In case there is some kind of optimization available, the function that gives the BTreeSet the most choice in how to implement the merging is append which can be used like

use std::collections::BTreeSet as Set;

pub fn union_all(set: impl IntoIterator<Item = Set<char>>) -> Set<char> {
    let mut iter = set.into_iter();
    let first = iter.next().unwrap_or_else(Set::new);
    iter.fold(first, |acc, s| { acc.append(s); acc })
}
#7

.map(|&c| c) is actually equivalent to .copied() (i.e., both require the bound T : Copy, more restrictive than the T : Clone bound required for .cloned()). In other words, .copied() and .cloned() are only equivalent when T : Copy (such as with T = char).
(Just pointing this out to be 100% clear for future readers)

Since we are talking about unions, I guess you meant BitOr, right?

It would be good to see which of .append(&mut s) and .extend(s) is more efficient. If it is the latter, we are back to @Hyeonu’s flattening suggestion, except it can be improved to reuse the first allocation:

use std::collections::BTreeSet as Set;

pub
fn union_all (
    sets_iterable: impl IntoIterator<Item = Set<char>>,
) -> Set<char>
{
    let mut sets_iterator = sets_iterable.into_iter();
    if let Some(mut first_set) = sets_iterator.next() {
        first_set.extend(sets_iterator.flatten());
        first_set
    } else {
        Default::default()
    }
}
#8

Oh wow, I didn’t know copied existed!

#9

It does … in nightly :sweat_smile: we will have to wait in stable before we get it, but my comment was aimed to be a future reference :slight_smile:

#10

Can you explain why this is true?

#11

Thanks all for the help here. I’ve got some more reading to do. :slight_smile:

#12

Yep…


append takes both self and other by unique reference, and also says

Moves all elements from other into Self, leaving other empty.

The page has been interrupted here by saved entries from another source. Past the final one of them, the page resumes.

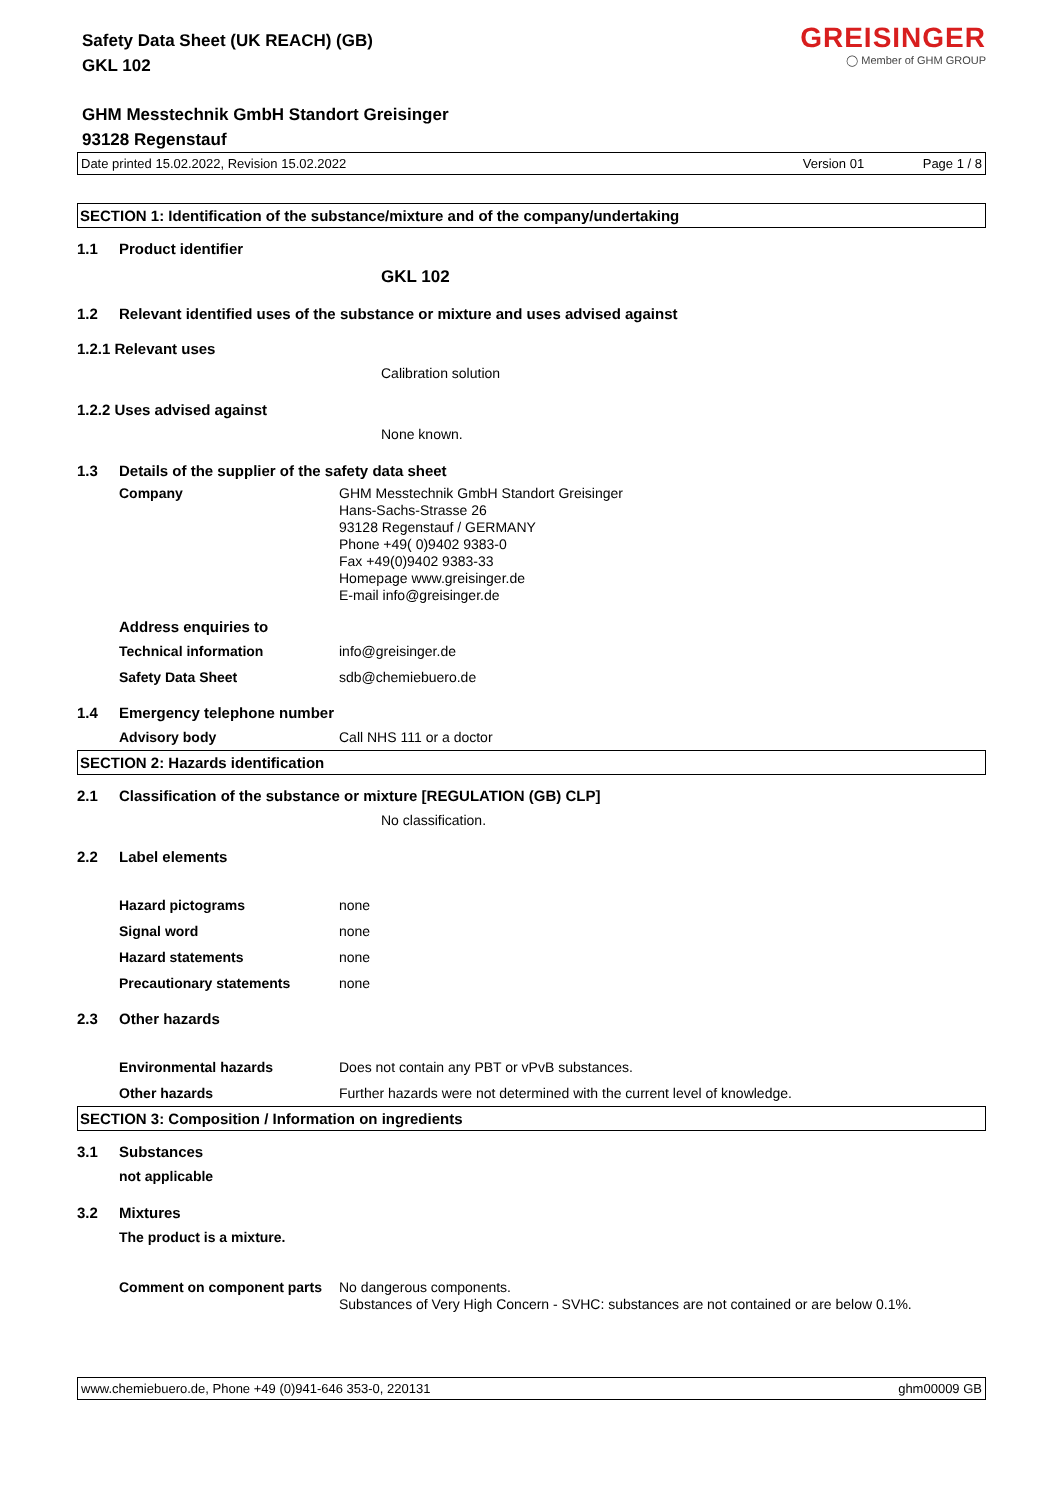GREISINGER
◯ Member of GHM GROUP
Safety Data Sheet (UK REACH) (GB)
GKL 102
GHM Messtechnik GmbH Standort Greisinger
93128 Regenstauf
Date printed 15.02.2022, Revision 15.02.2022 Version 01 Page 1 / 8
SECTION 1: Identification of the substance/mixture and of the company/undertaking
1.1 Product identifier
GKL 102
1.2 Relevant identified uses of the substance or mixture and uses advised against
1.2.1 Relevant uses
Calibration solution
1.2.2 Uses advised against
None known.
1.3 Details of the supplier of the safety data sheet
Company GHM Messtechnik GmbH Standort Greisinger
Hans-Sachs-Strasse 26
93128 Regenstauf / GERMANY
Phone +49( 0)9402 9383-0
Fax +49(0)9402 9383-33
Homepage www.greisinger.de
E-mail info@greisinger.de
Address enquiries to
Technical information info@greisinger.de
Safety Data Sheet sdb@chemiebuero.de
1.4 Emergency telephone number
Advisory body Call NHS 111 or a doctor
SECTION 2: Hazards identification
2.1 Classification of the substance or mixture [REGULATION (GB) CLP]
No classification.
2.2 Label elements
Hazard pictograms none
Signal word none
Hazard statements none
Precautionary statements none
2.3 Other hazards
Environmental hazards Does not contain any PBT or vPvB substances.
Other hazards Further hazards were not determined with the current level of knowledge.
SECTION 3: Composition / Information on ingredients
3.1 Substances
not applicable
3.2 Mixtures
The product is a mixture.
Comment on component parts No dangerous components.
Substances of Very High Concern - SVHC: substances are not contained or are below 0.1%.
www.chemiebuero.de, Phone +49 (0)941-646 353-0, 220131 ghm00009 GB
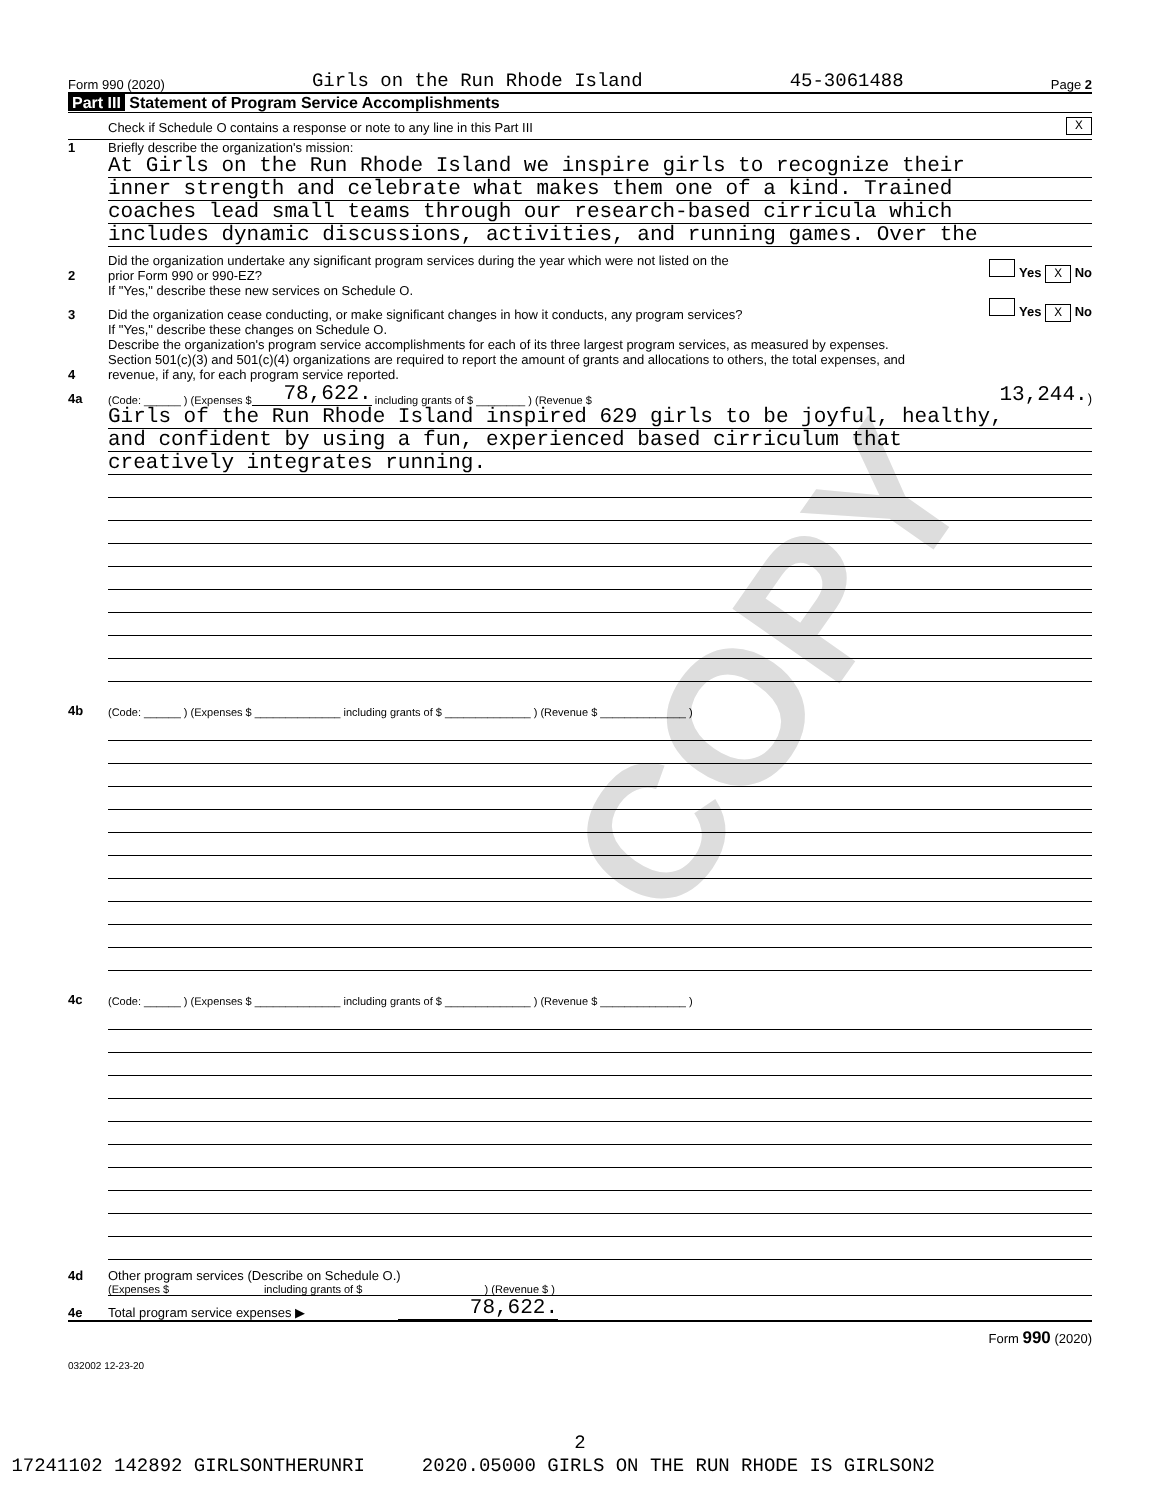COPY
Form 990 (2020) Girls on the Run Rhode Island 45-3061488 Page 2
Part III Statement of Program Service Accomplishments
Check if Schedule O contains a response or note to any line in this Part III X
1 Briefly describe the organization's mission:
At Girls on the Run Rhode Island we inspire girls to recognize their
inner strength and celebrate what makes them one of a kind. Trained
coaches lead small teams through our research-based cirricula which
includes dynamic discussions, activities, and running games. Over the
2 Did the organization undertake any significant program services during the year which were not listed on the
prior Form 990 or 990-EZ? Yes X No
If "Yes," describe these new services on Schedule O.
3 Did the organization cease conducting, or make significant changes in how it conducts, any program services? Yes X No
If "Yes," describe these changes on Schedule O.
4 Describe the organization's program service accomplishments for each of its three largest program services, as measured by expenses.
Section 501(c)(3) and 501(c)(4) organizations are required to report the amount of grants and allocations to others, the total expenses, and
revenue, if any, for each program service reported.
4a (Code: ______ ) (Expenses $ 78,622. including grants of $ ________ ) (Revenue $ 13,244. )
Girls of the Run Rhode Island inspired 629 girls to be joyful, healthy,
and confident by using a fun, experienced based cirriculum that
creatively integrates running.
4b (Code: ______ ) (Expenses $ ______________ including grants of $ ______________ ) (Revenue $ ______________ )
4c (Code: ______ ) (Expenses $ ______________ including grants of $ ______________ ) (Revenue $ ______________ )
4d Other program services (Describe on Schedule O.)
(Expenses $ including grants of $ ) (Revenue $ )
4e Total program service expenses ▶ 78,622.
Form 990 (2020)
032002 12-23-20
2
17241102 142892 GIRLSONTHERUNRI 2020.05000 GIRLS ON THE RUN RHODE IS GIRLSON2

Which basically means it really takes other by value (I’m not sure why the API is designed how it is, if you look into the implementation you see that it essentially does mem::replace(other, BTreeSet::new()) so really should just be taking other by value).

The other unioning methods (union and the BitOr implementation) take both self and other by shared reference, so they cannot mutate either BTreeSet and must instead build a new BTreeSet and clone the values into it. Skimming the source for append it doesn’t do much optimisation based on this, the only thing it handles better than union is not cloning the elements (which shouldn’t really matter for char) and a shortcircuit for the case when one of the two sets is empty.

One other thing that only append exploits is the fact that both incoming values are already sorted, it uses a linear time method to build the tree instead of just using the normal insertion. (BTreeSet::union and BitOr could exploit this as well, but don’t, flatten and extend and other generic iterator methods can’t).

The downside of using append is that it is basically building a new set for each incoming set, whereas using flatten().collect() or extend will only build a single new set and insert all the elements into it. Probably the most optimal way to do this would be to do what append does with a sorted merging iterator, but with all the incoming sets put into the iterator at once instead of two at a time. Unfortunately BTreeMap doesn’t expose its from_sorted_iter method that would be needed to try benchmarking this.

1 Like
#13

Heh, while looking into the implementation of append I realised that reusing the first allocation for it is useless, it already has an optimization to just return the full tree when one is empty. Whereas it might actually be useful for extend here.